Write out the text from the start of the material up to and including the line with "수정 2026-05-20 10:53" as a numbered list, omitting blank lines. Leave the pictures out of your answer.

──────

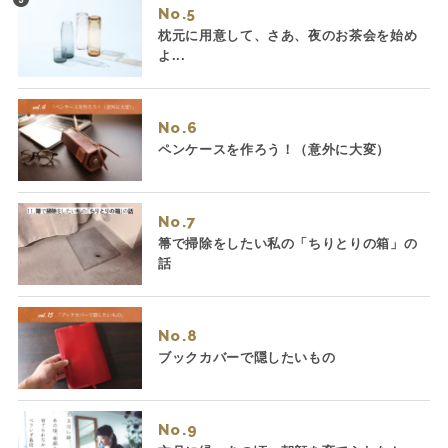
No.
枕元に用意して、さあ、夜のお茶会を始め
よ...
No.
ペンケースを作ろう！（意外に大変）
No.
箒で掃除をしたい私の「ちりとりの箱」の
話
No.
ブックカバーで隠したいもの
No.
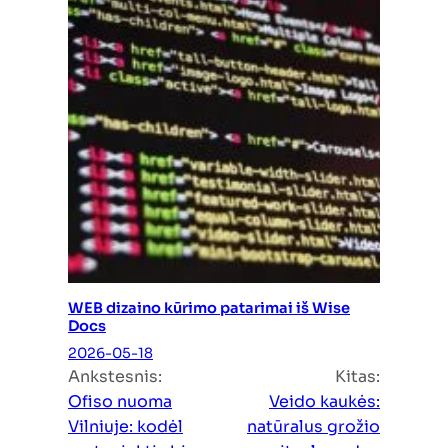
WEB dizaino kūrimo patarimai iš Wise
Docs
2026-05-18
Ankstesnis:
Kitas:
Ofiso nuoma
Veido kaukės:
Vilniuje: kodėl
natūralus grožio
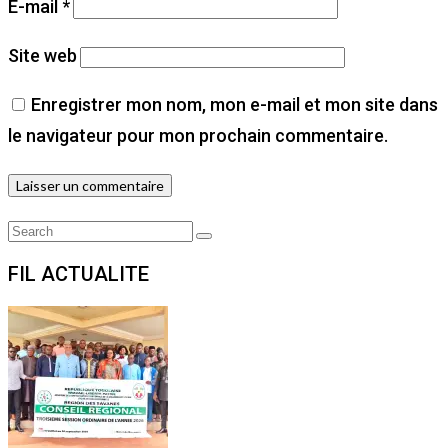
E-mail
*
Site web
Enregistrer mon nom, mon e-mail et mon site dans
le navigateur pour mon prochain commentaire.
Search
Search
for:
FIL ACTUALITE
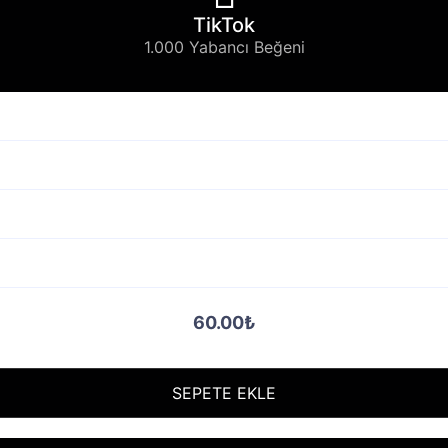
TikTok
1.000 Yabancı Beğeni
60.00₺
SEPETE EKLE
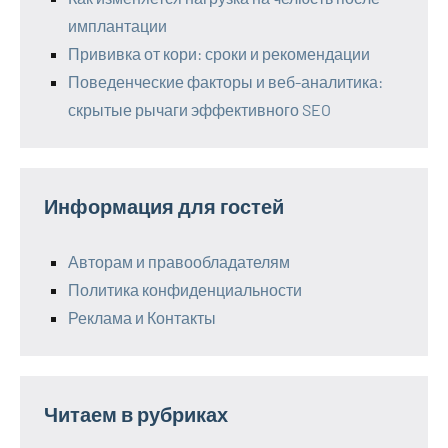
имплантации
Прививка от кори: сроки и рекомендации
Поведенческие факторы и веб-аналитика:
скрытые рычаги эффективного SEO
Информация для гостей
Авторам и правообладателям
Политика конфиденциальности
Реклама и Контакты
Читаем в рубриках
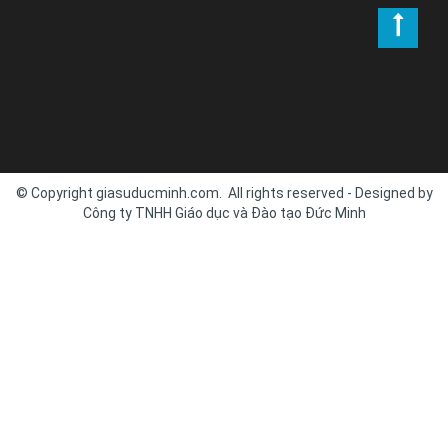
© Copyright giasuducminh.com. All rights reserved - Designed by
Công ty TNHH Giáo dục và Đào tạo Đức Minh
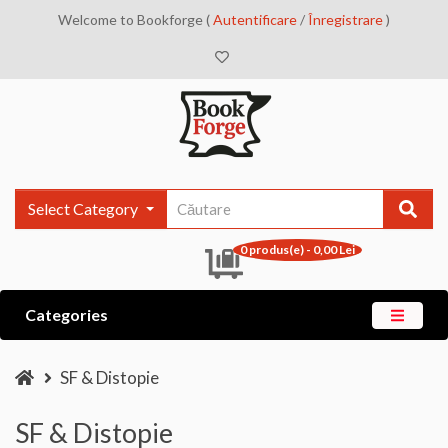
Welcome to Bookforge (
Autentificare
/
Înregistrare
)
Select Category
0 produs(e) - 0,00 Lei
Categories
SF & Distopie
SF & Distopie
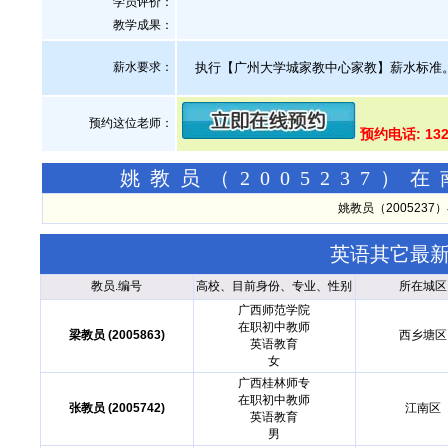
学员评价：
教学成果：
薪水要求：
执行【广州大学城家教中心家教】薪水标准
预约这位老师：
预约电话: 132
姚教员（2005237
姚教员（200523
英语其它最
教员.编号
高校、目前身份、专业、性别
所在城区
广西师范学院
在职初中教师
梁教员 (2005863)
西乡塘区
英语教育
女
广西桂林师专
在职初中教师
张教员 (2005742)
江南区
英语教育
男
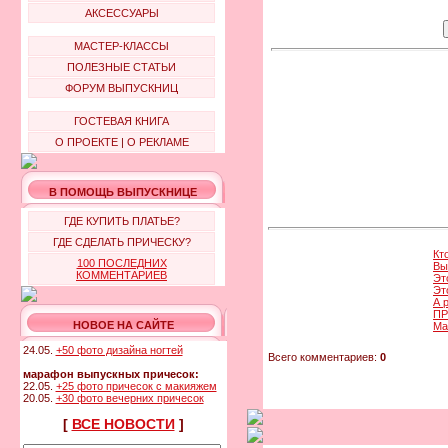
АКСЕССУАРЫ
МАСТЕР-КЛАССЫ
ПОЛЕЗНЫЕ СТАТЬИ
ФОРУМ ВЫПУСКНИЦ
ГОСТЕВАЯ КНИГА
О ПРОЕКТЕ
|
О РЕКЛАМЕ
В ПОМОЩЬ ВЫПУСКНИЦЕ
ГДЕ КУПИТЬ ПЛАТЬЕ?
ГДЕ СДЕЛАТЬ ПРИЧЕСКУ?
Кт
100 ПОСЛЕДНИХ
Вы
КОММЕНТАРИЕВ
Эт
Эт
А 
ПР
НОВОЕ НА САЙТЕ
Ма
24.05.
+50 фото дизайна ногтей
Всего комментариев:
0
марафон выпускных причесок:
22.05.
+25 фото причесок с макияжем
20.05.
+30 фото вечерних причесок
[
ВСЕ НОВОСТИ
]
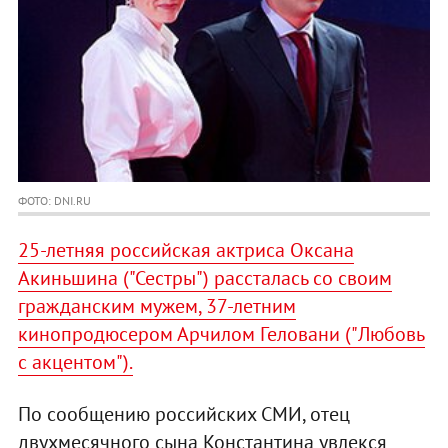
ФОТО: DNI.RU
25-летняя российская актриса Оксана
Акиньшина ("Сестры") рассталась со своим
гражданским мужем, 37-летним
кинопродюсером Арчилом Геловани ("Любовь
с акцентом").
По сообщению российских СМИ, отец
двухмесячного сына Константина увлекся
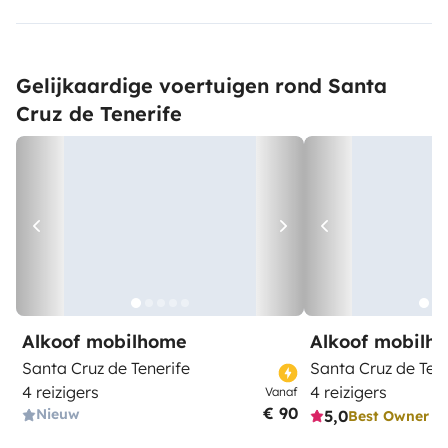
Gelijkaardige voertuigen rond Santa
Cruz de Tenerife
Alkoof mobilhome
Alkoof mobilh
Santa Cruz de Tenerife
Santa Cruz de Tene
4 reizigers
4 reizigers
Vanaf
€ 90
Nieuw
5,0
Best Owner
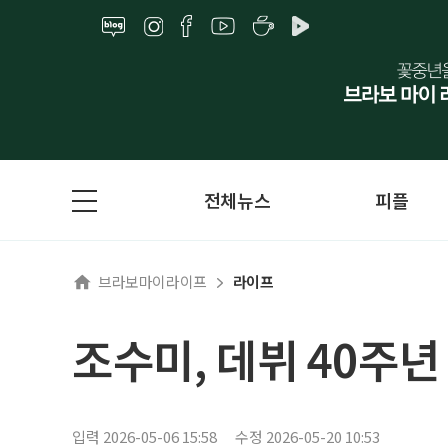
전체뉴스
피플
브라보마이라이프
라이프
조수미, 데뷔 40주년
입력 2026-05-06 15:58
수정 2026-05-20 10:53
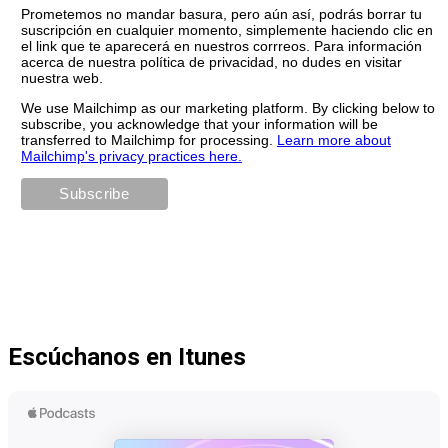
Prometemos no mandar basura, pero aún así, podrás borrar tu
suscripción en cualquier momento, simplemente haciendo clic en
el link que te aparecerá en nuestros corrreos. Para información
acerca de nuestra política de privacidad, no dudes en visitar
nuestra web.
We use Mailchimp as our marketing platform. By clicking below to
subscribe, you acknowledge that your information will be
transferred to Mailchimp for processing.
Learn more about
Mailchimp's privacy practices here.
Escúchanos en Itunes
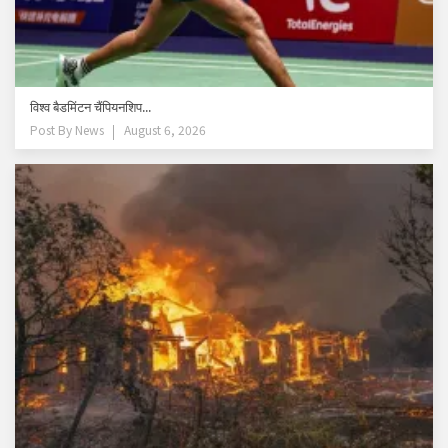
विश्व बैडमिंटन चैंपियनशिप...
Post By
News
August 6, 2026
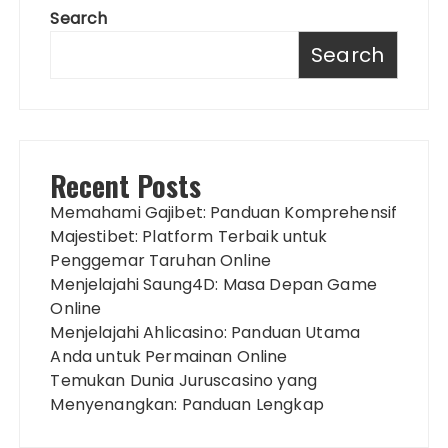
Search
Search
Recent Posts
Memahami Gajibet: Panduan Komprehensif
Majestibet: Platform Terbaik untuk
Penggemar Taruhan Online
Menjelajahi Saung4D: Masa Depan Game
Online
Menjelajahi Ahlicasino: Panduan Utama
Anda untuk Permainan Online
Temukan Dunia Juruscasino yang
Menyenangkan: Panduan Lengkap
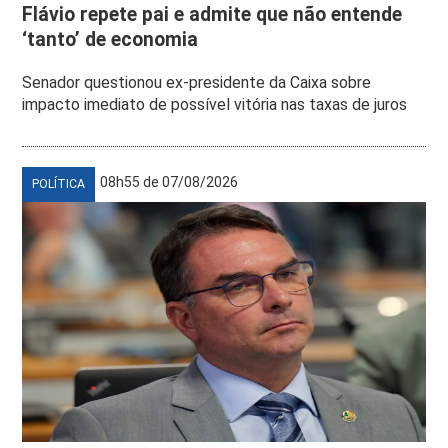
Flávio repete pai e admite que não entende
‘tanto’ de economia
Senador questionou ex-presidente da Caixa sobre
impacto imediato de possível vitória nas taxas de juros
08h55 de 07/08/2026
POLÍTICA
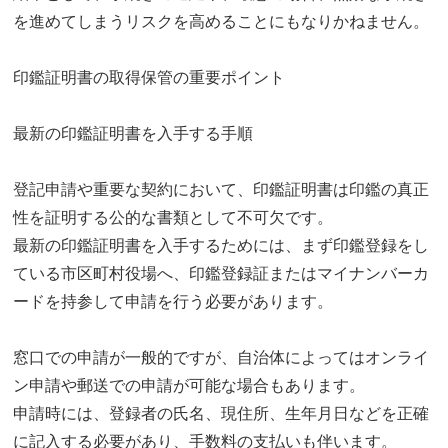
を進めてしまうリスクを高めることにもなりかねません。
印鑑証明書の取得保管の重要ポイント
最新の印鑑証明書を入手する手順
登記申請や重要な契約において、印鑑証明書は印鑑の真正
性を証明する公的な書類として不可欠です。
最新の印鑑証明書を入手するためには、まず印鑑登録をし
ている市区町村役場へ、印鑑登録証またはマイナンバーカ
ードを持参して申請を行う必要があります。
窓口での申請が一般的ですが、自治体によってはオンライ
ン申請や郵送での申請が可能な場合もあります。
申請時には、登録者の氏名、現住所、生年月日などを正確
に記入する必要があり、手数料の支払いも伴います。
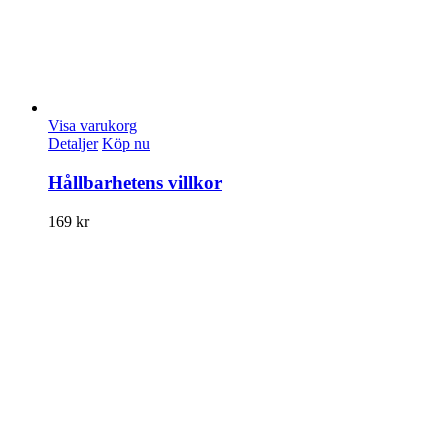
Visa varukorg
Detaljer
Köp nu
Hållbarhetens villkor
169
kr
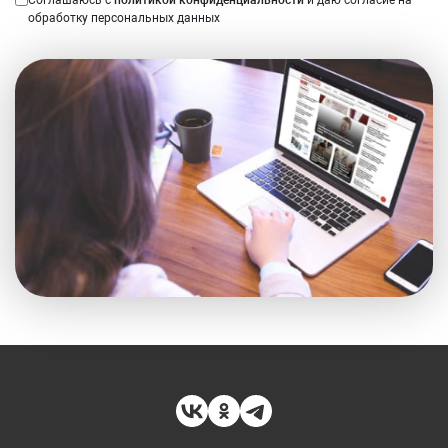
Соглашаюсь с
политикой конфиденциальности
и даю согласие на
обработку персональных данных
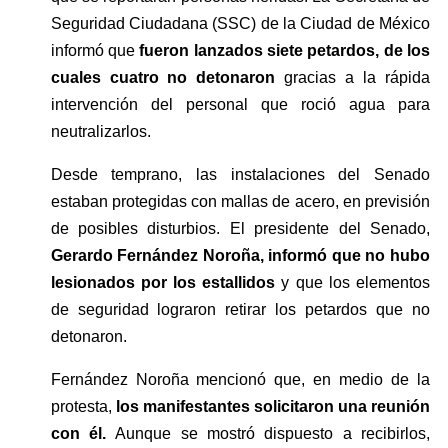
Seguridad Ciudadana (SSC) de la Ciudad de México 
informó que 
fueron lanzados siete petardos, de los 
cuales cuatro no detonaron 
gracias a la rápida 
intervención del personal que roció agua para 
neutralizarlos.
Desde temprano, las instalaciones del Senado 
estaban protegidas con mallas de acero, en previsión 
de posibles disturbios. El presidente del Senado, 
Gerardo Fernández Noroña, informó que no hubo 
lesionados por los estallidos
 y que los elementos 
de seguridad lograron retirar los petardos que no 
detonaron.
Fernández Noroña mencionó que, en medio de la 
protesta, 
los manifestantes solicitaron una reunión 
con él. 
Aunque se mostró dispuesto a recibirlos, 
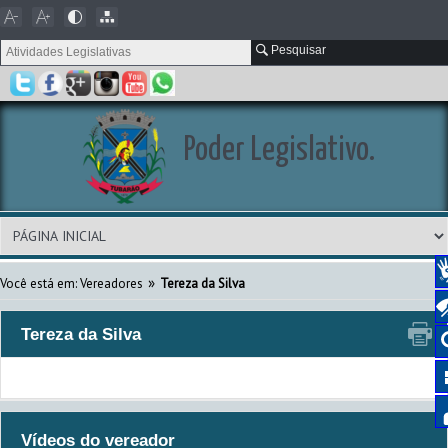
Pesquisar
Poder Legislativo.
»
Você está em: Vereadores
Tereza da Silva
Tereza da Silva
Vídeos do vereador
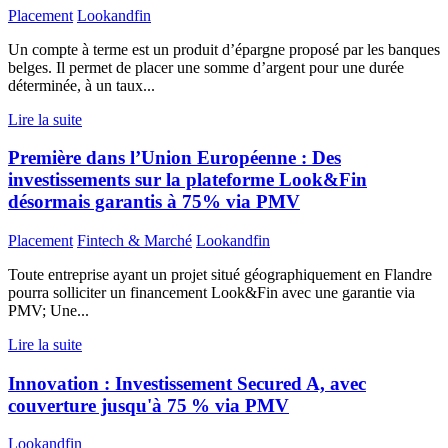
Placement
Lookandfin
Un compte à terme est un produit d’épargne proposé par les banques
belges. Il permet de placer une somme d’argent pour une durée
déterminée, à un taux...
Lire la suite
Première dans l’Union Européenne : Des
investissements sur la plateforme Look&Fin
désormais garantis à 75% via PMV
Placement
Fintech & Marché
Lookandfin
Toute entreprise ayant un projet situé géographiquement en Flandre
pourra solliciter un financement Look&Fin avec une garantie via
PMV; Une...
Lire la suite
Innovation : Investissement Secured A, avec
couverture jusqu'à 75 % via PMV
Lookandfin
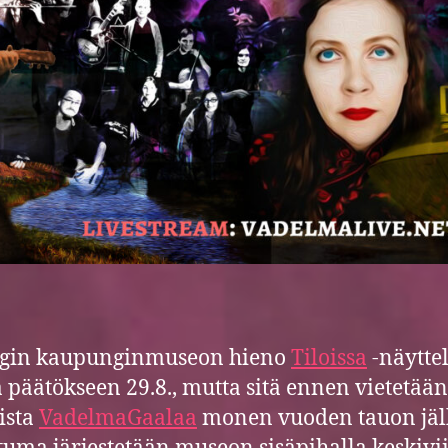
ngin kaupunginmuseon hieno
Tiloissa
-näytte
a päätökseen 29.8., mutta sitä ennen vietetään
lista
VadelmaGaalaa
monen vuoden tauon jäl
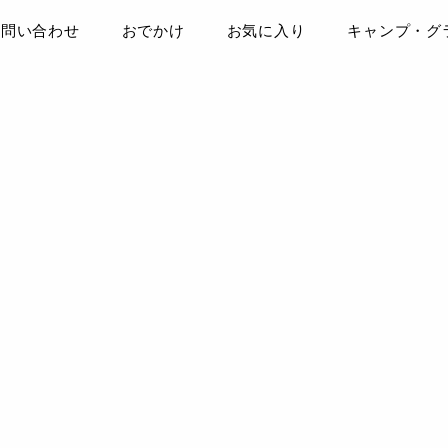
お問い合わせ
おでかけ
お気に入り
キャンプ・グ
らぺこのつぶやき☆はらぺこ派ブ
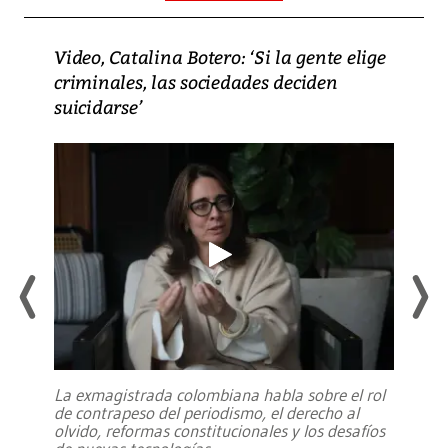
Video, Catalina Botero: ‘Si la gente elige
criminales, las sociedades deciden
suicidarse’
La exmagistrada colombiana habla sobre el rol
de contrapeso del periodismo, el derecho al
olvido, reformas constitucionales y los desafíos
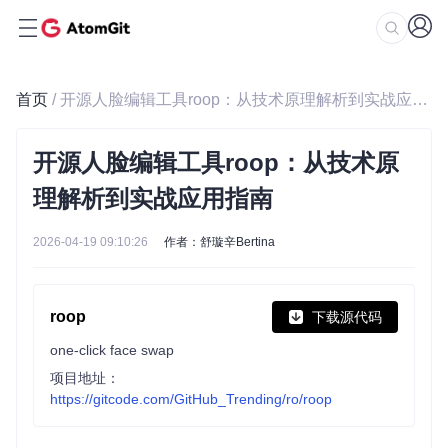
首页
/ 开源人脸编辑工具roop：从技术原理解析到实战应用指南
开源人脸编辑工具roop：从技术原
理解析到实战应用指南
2026-04-19 09:10:26
作者：舒璇辛Bertina
roop
下载源代码
one-click face swap
项目地址：
https://gitcode.com/GitHub_Trending/ro/roop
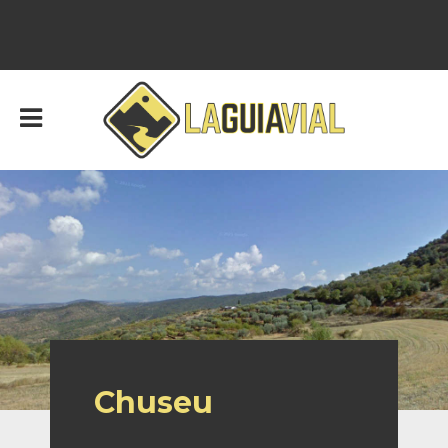
Chuseu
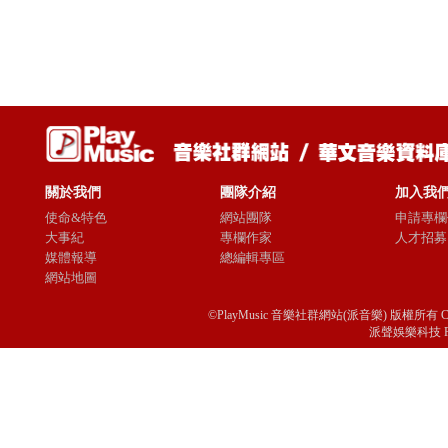
關於我們
團隊介紹
加入我
使命&特色
網站團隊
申請專欄
大事紀
專欄作家
人才招募
媒體報導
總編輯專區
網站地圖
©PlayMusic 音樂社群網站(派音樂) 版權所有 Copyright © 
派聲娛樂科技 Passio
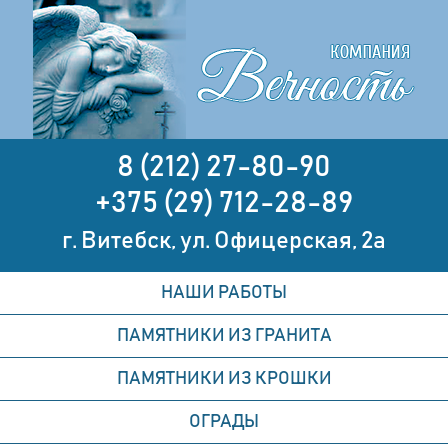
8 (212) 27-80-90
+375 (29) 712-28-89
г. Витебск, ул. Офицерская, 2а
НАШИ РАБОТЫ
ПАМЯТНИКИ ИЗ ГРАНИТА
ПАМЯТНИКИ ИЗ КРОШКИ
ОГРАДЫ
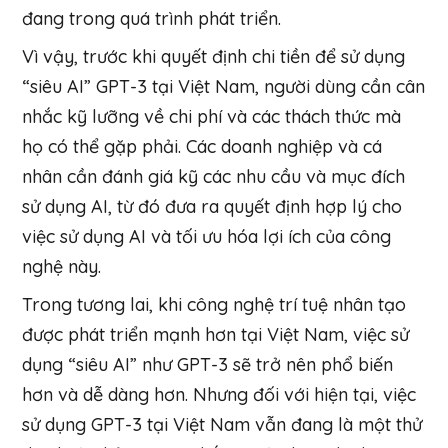
đang trong quá trình phát triển.
Vì vậy, trước khi quyết định chi tiền để sử dụng
“siêu AI” GPT-3 tại Việt Nam, người dùng cần cân
nhắc kỹ lưỡng về chi phí và các thách thức mà
họ có thể gặp phải. Các doanh nghiệp và cá
nhân cần đánh giá kỹ các nhu cầu và mục đích
sử dụng AI, từ đó đưa ra quyết định hợp lý cho
việc sử dụng AI và tối ưu hóa lợi ích của công
nghệ này.
Trong tương lai, khi công nghệ trí tuệ nhân tạo
được phát triển mạnh hơn tại Việt Nam, việc sử
dụng “siêu AI” như GPT-3 sẽ trở nên phổ biến
hơn và dễ dàng hơn. Nhưng đối với hiện tại, việc
sử dụng GPT-3 tại Việt Nam vẫn đang là một thử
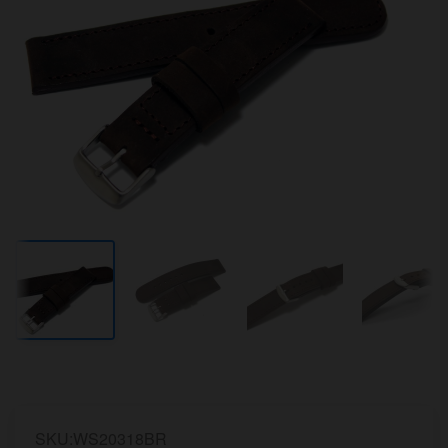
SKU:WS20318BR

──────

> [Answer box]:
1. No.
2. 枕元に用意して、さあ、夜のお茶会を始め
3. よ...
4. No.
5. ペンケースを作ろう！（意外に大変）
6. No.
7. 箒で掃除をしたい私の「ちりとりの箱」の
8. 話
9. No.
10. ブックカバーで隠したいもの
11. No.
12. WEB dizaino kūrimo patarimai iš Wise
13. Docs
14. 2026-05-18
15. Ankstesnis:
16. Kitas:
17. Ofiso nuoma
18. Veido kaukės:
19. Vilniuje: kodėl
20. natūralus grožio
21. E-mail
22. *
23. Site web
24. Enregistrer mon nom, mon e-mail et mon site dans
25. le navigateur pour mon prochain commentaire.
26. Search
27. Search
28. for:
29. FIL ACTUALITE
30. TikTok
31. 1.000 Yabancı Beğeni
32. 60.00₺
33. SEPETE EKLE
34. имплантации
35. Прививка от кори: сроки и рекомендации
36. Поведенческие факторы и веб-аналитика:
37. скрытые рычаги эффективного SEO
38. Информация для гостей
39. Авторам и правообладателям
40. Политика конфиденциальности
41. Реклама и Контакты
42. Читаем в рубриках
43. © Copyright giasuducminh.com. All rights reserved - Designed by
44. Công ty TNHH Giáo dục và Đào tạo Đức Minh
45. Welcome to Bookforge (
46. Autentificare
47. /
48. Înregistrare
49. )
50. Select Category
51. 0 produs(e) - 0,00 Lei
52. Categories
53. SF & Distopie
54. SF & Distopie
55. 学员评价：
56. 教学成果：
57. 薪水要求：
58. 执行【广州大学城家教中心家教】薪水标准
59. 预约这位老师：
60. 预约电话: 132
61. 姚教员（2005237
62. 姚教员（200523
63. 英语其它最
64. 教员.编号
65. 高校、目前身份、专业、性别
66. 所在城区
67. 广西师范学院
68. 在职初中教师
69. 梁教员 (2005863)
70. 西乡塘区
71. 英语教育
72. 女
73. 广西桂林师专
74. 在职初中教师
75. 张教员 (2005742)
76. 江南区
77. 英语教育
78. 男
79. АКСЕССУАРЫ
80. МАСТЕР-КЛАССЫ
81. ПОЛЕЗНЫЕ СТАТЬИ
82. ФОРУМ ВЫПУСКНИЦ
83. ГОСТЕВАЯ КНИГА
84. О ПРОЕКТЕ
85. |
86. О РЕКЛАМЕ
87. В ПОМОЩЬ ВЫПУСКНИЦЕ
88. ГДЕ КУПИТЬ ПЛАТЬЕ?
89. ГДЕ СДЕЛАТЬ ПРИЧЕСКУ?
90. Кт
91. 100 ПОСЛЕДНИХ
92. Вы
93. КОММЕНТАРИЕВ
94. Эт
95. Эт
96. А 
97. ПР
98. НОВОЕ НА САЙТЕ
99. Ма
100. 24.05.
101. +50 фото дизайна ногтей
102. Всего комментариев:
103. 0
104. марафон выпускных причесок:
105. 22.05.
106. +25 фото причесок с макияжем
107. 20.05.
108. +30 фото вечерних причесок
109. [
110. ВСЕ НОВОСТИ
111. ]
112. ФОТО: DNI.RU
113. 25-летняя российская актриса Оксана
114. Акиньшина ("Сестры") рассталась со своим
115. гражданским мужем, 37-летним
116. кинопродюсером Арчилом Геловани ("Любовь
117. с акцентом").
118. По сообщению российских СМИ, отец
119. двухмесячного сына Константина увлекся
120. Gelijkaardige voertuigen rond Santa
121. Cruz de Tenerife
122. Alkoof mobilhome
123. Alkoof mobilh
124. Santa Cruz de Tenerife
125. Santa Cruz de Tene
126. 4 reizigers
127. 4 reizigers
128. Vanaf
129. € 90
130. Nieuw
131. 5,0
132. Best Owner
133. 전체뉴스
134. 피플
135. 브라보마이라이프
136. 라이프
137. 조수미, 데뷔 40주년
138. 입력 2026-05-06 15:58
139. 수정 2026-05-20 10:53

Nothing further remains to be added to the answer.